There isn't an append for sparse matrices. But there is vstack and hstack. I'll illustrate with a simple matrix

稀疏矩阵没有附加。但是有vstack和hstack。我将用一个简单的矩阵来说明

In [121]: from scipy import sparse
In [122]: M = sparse.csr_matrix([[0,1,0],[1,0,1]])

In [123]: M.A   # show as array
Out[123]: 
array([[0, 1, 0],
       [1, 0, 1]], dtype=int32)

In [124]: M.todense()  # show a numpy matrix
Out[124]: 
matrix([[0, 1, 0],
        [1, 0, 1]], dtype=int32)

In [125]: col=np.array([[2],[3]])  # a simple column array
In [126]: col
Out[126]: 
array([[2],
       [3]])

In [128]: sparse.hstack([M,col])
Out[128]: 
<2x4 sparse matrix of type '<class 'numpy.int32'>'
    with 5 stored elements in COOrdinate format>

In [129]: sparse.hstack([M,col]).A
Out[129]: 
array([[0, 1, 0, 2],
       [1, 0, 1, 3]], dtype=int32)

In [130]: sparse.vstack([M,[1,2,3]]).A   # or add a row
Out[130]: 
array([[0, 1, 0],
       [1, 0, 1],
       [1, 2, 3]], dtype=int32)

numpy append is just a fancy wrapper for np.concatenate. vstack and hstack are simpler wrappers. Also, append does not change the array in place (like the list append). It best to just avoid it, thinking instead in terms concatenate.

numpy append只是np.concatenate的一个奇特的包装器。 vstack和hstack是更简单的包装器。此外,append不会更改数组(如列表追加)。最好只是避免它,而是用连接的方式思考。

#1


There isn't an append for sparse matrices. But there is vstack and hstack. I'll illustrate with a simple matrix

稀疏矩阵没有附加。但是有vstack和hstack。我将用一个简单的矩阵来说明

In [121]: from scipy import sparse
In [122]: M = sparse.csr_matrix([[0,1,0],[1,0,1]])
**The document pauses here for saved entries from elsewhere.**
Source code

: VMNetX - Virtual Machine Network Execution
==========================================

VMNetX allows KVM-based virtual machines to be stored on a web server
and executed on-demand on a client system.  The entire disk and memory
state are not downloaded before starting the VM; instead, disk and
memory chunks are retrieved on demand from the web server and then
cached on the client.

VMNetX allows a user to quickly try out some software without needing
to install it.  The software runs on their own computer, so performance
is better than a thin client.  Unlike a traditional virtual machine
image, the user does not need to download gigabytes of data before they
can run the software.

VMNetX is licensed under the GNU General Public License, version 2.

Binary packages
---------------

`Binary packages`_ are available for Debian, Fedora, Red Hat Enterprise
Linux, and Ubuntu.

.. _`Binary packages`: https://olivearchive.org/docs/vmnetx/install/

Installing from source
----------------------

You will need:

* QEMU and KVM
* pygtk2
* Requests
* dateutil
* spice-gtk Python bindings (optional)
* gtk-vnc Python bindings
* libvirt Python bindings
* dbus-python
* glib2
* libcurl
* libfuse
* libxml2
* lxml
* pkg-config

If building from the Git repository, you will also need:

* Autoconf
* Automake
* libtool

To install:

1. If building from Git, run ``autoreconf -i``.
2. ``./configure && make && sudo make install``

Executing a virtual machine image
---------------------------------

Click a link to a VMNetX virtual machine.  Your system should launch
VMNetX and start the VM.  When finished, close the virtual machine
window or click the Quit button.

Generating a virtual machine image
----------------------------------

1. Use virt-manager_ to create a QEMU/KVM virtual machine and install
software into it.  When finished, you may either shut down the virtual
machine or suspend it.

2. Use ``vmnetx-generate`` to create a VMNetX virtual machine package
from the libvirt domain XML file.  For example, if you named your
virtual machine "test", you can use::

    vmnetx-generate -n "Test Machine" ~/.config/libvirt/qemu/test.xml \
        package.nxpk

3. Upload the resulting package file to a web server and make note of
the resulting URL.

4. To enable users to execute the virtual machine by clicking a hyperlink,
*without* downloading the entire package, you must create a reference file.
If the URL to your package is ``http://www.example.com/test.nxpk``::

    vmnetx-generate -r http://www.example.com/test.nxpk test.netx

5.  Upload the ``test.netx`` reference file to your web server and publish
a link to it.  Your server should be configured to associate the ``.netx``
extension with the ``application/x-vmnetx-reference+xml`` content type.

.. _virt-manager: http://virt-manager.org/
In [123]: M.A   # show as array
Out[123]: 
array([[0, 1, 0],
       [1, 0, 1]], dtype=int32)

In [124]: M.todense()  # show a numpy matrix
Out[124]: 
matrix([[0, 1, 0],
        [1, 0, 1]], dtype=int32)

In [125]: col=np.array([[2],[3]])  # a simple column array
In [126]: col
Out[126]: 
array([[2],
       [3]])

In [128]: sparse.hstack([M,col])
Out[128]: 
<2x4 sparse matrix of type '<class 'numpy.int32'>'
    with 5 stored elements in COOrdinate format>

In [129]: sparse.hstack([M,col]).A
Out[129]: 
array([[0, 1, 0, 2],
       [1, 0, 1, 3]], dtype=int32)

In [130]: sparse.vstack([M,[1,2,3]]).A   # or add a row
Out[130]: 
array([[0, 1, 0],
       [1, 0, 1],
       [1, 2, 3]], dtype=int32)

numpy append is just a fancy wrapper for np.concatenate. vstack and hstack are simpler wrappers. Also, append does not change the array in place (like the list append). It best to just avoid it, thinking instead in terms concatenate.

numpy append只是np.concatenate的一个奇特的包装器。 vstack和hstack是更简单的包装器。此外,append不会更改数组(如列表追加)。最好只是避免它,而是用连接的方式思考。